What shop did you start at, and did anyone mentor you when you started?

I got my first apprentice gig at Millenium Tattoo in North Vancouver under an artist named Jay Doherty, and I’ll be forever grateful to Jay for giving me a shot like that. At the time I was still just a young punk and he didn’t have to help me like he did. Great guy, great tattooer.

When did you open your own shop?

Leroy Valentine, Leigh Moore and I opened Union Tattoo back in 2007.

How do you like having your own shop as opposed to just working in one?

Being an owner and being an employee both have their ups and downs. I like being an owner, but additional stress on an already stressful profession can be taxing. Luckily I have a lot of support from my co-owner and good buddy Leroy Valentine, along with an awesome crew in Terry Oh and Craig Lunn.

What are your favorite styles of tattoo to perform? Are there any stylesthat you would like to do more of?

I try to be as versatile with my style as possible. The range of material that people are getting tattooed nowadays is endless so I try not to paint myself into a corner, so to speak. I do really enjoy anything organic though, pin-up’s, animals, flowers, really anything that I can create a bit of flow with. I’m also having a lot of fun with statue reference pieces lately.

Greg Murphy

Who are some artists that have influenced you?
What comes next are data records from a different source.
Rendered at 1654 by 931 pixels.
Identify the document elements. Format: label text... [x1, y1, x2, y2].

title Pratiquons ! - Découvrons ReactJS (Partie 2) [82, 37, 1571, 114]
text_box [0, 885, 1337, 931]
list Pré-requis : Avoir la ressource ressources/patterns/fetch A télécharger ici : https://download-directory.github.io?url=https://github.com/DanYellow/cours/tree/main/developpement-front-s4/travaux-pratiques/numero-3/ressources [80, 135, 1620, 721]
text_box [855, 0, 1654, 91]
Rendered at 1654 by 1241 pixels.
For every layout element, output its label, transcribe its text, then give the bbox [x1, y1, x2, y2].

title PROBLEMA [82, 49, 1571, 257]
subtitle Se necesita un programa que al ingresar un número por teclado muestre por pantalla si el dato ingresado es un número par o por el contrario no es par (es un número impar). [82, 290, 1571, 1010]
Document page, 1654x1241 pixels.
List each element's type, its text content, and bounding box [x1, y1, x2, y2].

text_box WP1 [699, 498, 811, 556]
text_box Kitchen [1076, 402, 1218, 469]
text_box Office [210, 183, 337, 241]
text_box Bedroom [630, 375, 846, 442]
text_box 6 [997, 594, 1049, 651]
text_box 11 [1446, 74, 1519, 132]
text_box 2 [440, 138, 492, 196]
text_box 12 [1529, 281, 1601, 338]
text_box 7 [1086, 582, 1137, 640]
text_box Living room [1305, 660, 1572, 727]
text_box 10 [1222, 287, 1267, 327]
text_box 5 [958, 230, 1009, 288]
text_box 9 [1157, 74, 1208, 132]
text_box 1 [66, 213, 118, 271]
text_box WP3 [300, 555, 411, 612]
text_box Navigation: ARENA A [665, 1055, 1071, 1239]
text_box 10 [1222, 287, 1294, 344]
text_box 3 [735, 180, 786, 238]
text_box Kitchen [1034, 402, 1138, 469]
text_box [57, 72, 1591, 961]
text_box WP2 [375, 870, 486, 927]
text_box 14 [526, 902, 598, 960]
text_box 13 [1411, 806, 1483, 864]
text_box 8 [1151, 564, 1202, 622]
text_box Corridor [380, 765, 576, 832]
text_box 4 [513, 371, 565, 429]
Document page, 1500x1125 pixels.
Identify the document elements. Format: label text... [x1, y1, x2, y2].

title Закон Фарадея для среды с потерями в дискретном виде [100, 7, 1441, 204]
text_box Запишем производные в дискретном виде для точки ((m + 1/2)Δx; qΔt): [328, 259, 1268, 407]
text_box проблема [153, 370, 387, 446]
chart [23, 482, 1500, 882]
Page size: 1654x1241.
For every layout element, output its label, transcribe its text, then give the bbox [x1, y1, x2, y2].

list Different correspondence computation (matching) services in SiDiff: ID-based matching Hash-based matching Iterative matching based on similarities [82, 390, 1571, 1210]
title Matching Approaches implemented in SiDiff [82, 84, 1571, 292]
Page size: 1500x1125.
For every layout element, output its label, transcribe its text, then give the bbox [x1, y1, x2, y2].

I have so many artists that have influenced me in my career. Every tattoo I see will influence me in some way. The world of tattooing has come incredibly far in the 12 years that I have been practicing it, and the amount of emerging talent is absolutely mind blowing. Fortunately I live in a very artistic city with many exceptional tattoo artists, so I just do my best to keep up with the pack and do the best tattoos that I have it in me to do.

Do you do any other forms of art or just tattoos?

I do a bit of painting (not enough regretfully). I also got into a bit of digital art stuff, programs like Bryce 3d and bit of computer animation. Graffiti has also been a big part of my life, there will always be a place in my heart for old school spray cans.

What equipment do you use?

Generally I like to use rotary machines, mainly because I’m not a coil machine wizard like most tattooers. I also try to be versatilewith my gear. I’ll use a variety of equipment, different inks, different needles, it’s a great way to constantly shape and improve the way you tattoo and not get complacent.